Getting Started
This guide is the shortest path from installation to a working pyRTC session.
Package Name
Install the project from PyPI as pyrtcao:
pip install pyrtcao
Import it in Python as pyRTC:
import pyRTC
If you are working from a source checkout instead of PyPI:
git clone https://github.com/jacotay7/pyRTC.git
cd pyRTC
pip install .
Optional extras:
pip install pyrtcao[docs]
pip install pyrtcao[gpu]
pip install pyrtcao[viewer]
Core Concepts
pyRTC is organized around adaptive optics components that exchange data through shared memory streams. The core objects you will usually work with are:
WavefrontSensor: produces images
SlopesProcess: converts images into wavefront signal products
Loop: reconstructs and applies control updates
WavefrontCorrector: receives and outputs correction commands
ScienceCamera: captures science images and derived metrics
Telemetry: persists selected data products to disk
The package supports two common operating styles:
soft-RTC: instantiate the objects directly in one Python process
hard-RTC: run hardware-facing components in separate processes and interact through launchers/shared memory
For first use, start with soft-RTC or the simulation examples.
Minimal Import Check
After installation, verify that the public package imports cleanly:
python -c "import pyRTC; print(pyRTC.__all__)"
Minimal Component Example
The base component class starts configured functions in worker threads. A minimal configuration looks like:
from pyRTC.pyRTCComponent import pyRTCComponent
component = pyRTCComponent(
{
"affinity": 0,
"functions": [],
}
)
This is useful for understanding the execution model, but practical systems usually instantiate concrete AO components such as WavefrontSensor, Loop, and WavefrontCorrector.
Configuration Basics
Configuration is supplied as nested dictionaries or YAML files. A typical AO setup contains sections such as:
loop:
gain: 0.1
numDroppedModes: 0
functions:
- standardIntegrator
wfs:
name: OOPAOWFS
width: 28
height: 28
darkCount: 1000
functions:
- expose
slopes:
type: PYWFS
signalType: slopes
functions:
- computeSignal
wfc:
name: OOPAOWFC
numActuators: 100
numModes: 80
functions:
- sendToHardware
Required keys depend on the component. For example, wavefront-corrector configs require name, numActuators, and numModes.
Suggested First Run
For a practical first run, use the synthetic Shack-Hartmann example described in Synthetic SHWFS Example. That path needs no hardware and no external simulator, but it still exercises the standard WavefrontSensor -> SlopesProcess -> Loop -> WavefrontCorrector chain and publishes the same viewer-friendly streams you will use later with real devices.

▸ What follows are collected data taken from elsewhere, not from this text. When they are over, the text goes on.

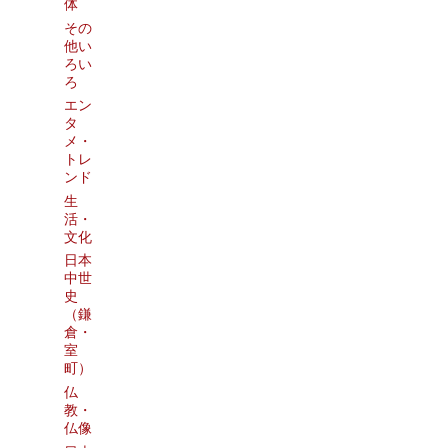
体
その
他い
ろい
ろ
エン
タ
メ・
トレ
ンド
生
活・
文化
日本
中世
史
（鎌
倉・
室
町）
仏
教・
仏像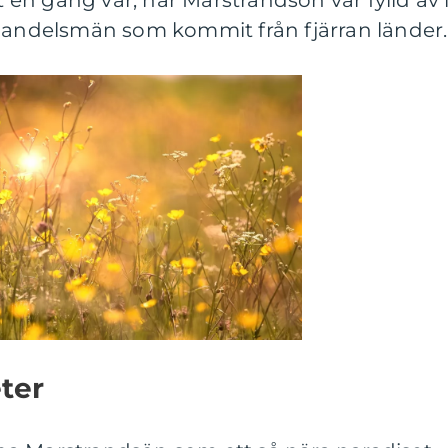
et en gång var, när Marstrandsön var fylld av l
 handelsmän som kommit från fjärran länder.
eter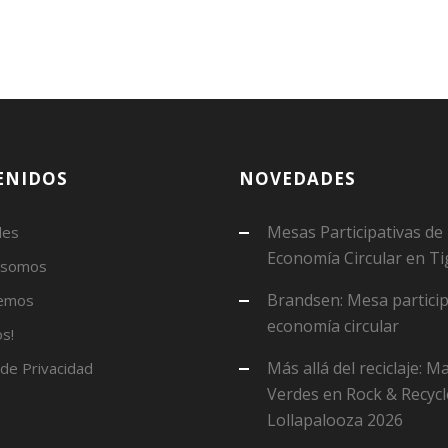
ENIDOS
NOVEDADES
Mesas Participativas de
des
Economía Circular en Ti
 somos
Brandsen: Mesa particip
emos
economía circular
s!
Más allá del reciclaje: 
 de Privacidad
Verdes en Rock & Recycl
Lollapalooza 2026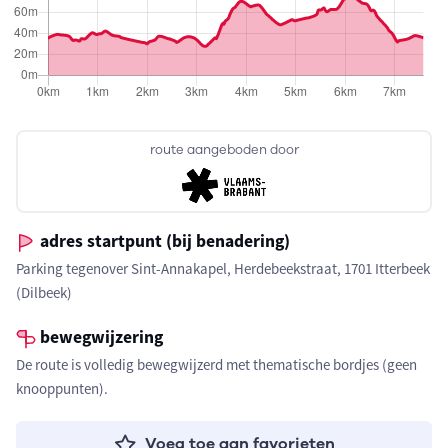
route aangeboden door
adres startpunt (bij benadering)
Parking tegenover Sint-Annakapel, Herdebeekstraat, 1701 Itterbeek
(Dilbeek)
bewegwijzering
De route is volledig bewegwijzerd met thematische bordjes (geen
knooppunten).
Voeg toe aan favorieten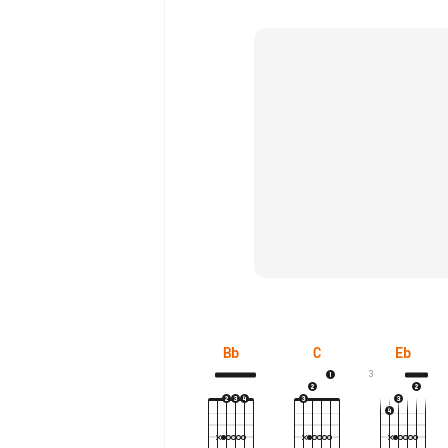
Bb
C
Eb
3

After that, move to the OOPAO-based path in PYWFS Examples if you want a richer simulated optical model. The script-driven entry point is:
python examples/scao/run_soft_rtc.py --duration 10
Use the companion notebook only once you want to step through the same workflow interactively.
Viewer and Utility Commands
If you installed the viewer extra, the package exposes command-line tools for inspecting shared-memory streams:
pyrtc-view wfs
pyrtc-shm-monitor
pyrtc-clear-shms
The performance benchmark entry point is also available after installation:
pyrtc-core-bench --quick --cpu-only --output core_compute_bench_report.json
Logging
The main CLI tools and example entry points use the shared pyRTC logger. By default they log at INFO level to the console with timestamps.
Useful one-off overrides:
pyrtc-view wfs --log-level DEBUG
pyrtc-shm-monitor --log-dir logs
pyrtc-measure-latency signal wfc --log-file latency.log
You can also set logging once in the shell for multi-process runs:
export PYRTC_LOG_LEVEL=INFO
export PYRTC_LOG_DIR=./logs
export PYRTC_LOG_COLOR=1
python examples/synthetic_shwfs/run_soft_rtc.py --duration 15
Supported environment variables are:
PYRTC_LOG_LEVEL
PYRTC_LOG_DIR
PYRTC_LOG_FILE
PYRTC_LOG_COLOR
PYRTC_LOG_CONSOLE
When you use hard-RTC, child processes inherit the logging environment automatically.
Troubleshooting
If GPU mode is configured but PyTorch is unavailable, pyRTC falls back to CPU mode for supported paths.
If viewer commands fail, install the viewer extra: pip install pyrtcao[viewer]
If a component fails at startup, check the YAML keys first; several components validate required config fields eagerly.
If a multi-process run is hard to diagnose, set PYRTC_LOG_DIR=./logs before launching so each process writes a separate file.
For first-time development, stay on Linux unless you have validated your target platform locally.
Next Steps
Read the component pages for the classes you plan to extend.
Run the simulated example workflow.
Decide early whether your deployment needs soft-RTC or hard-RTC mode.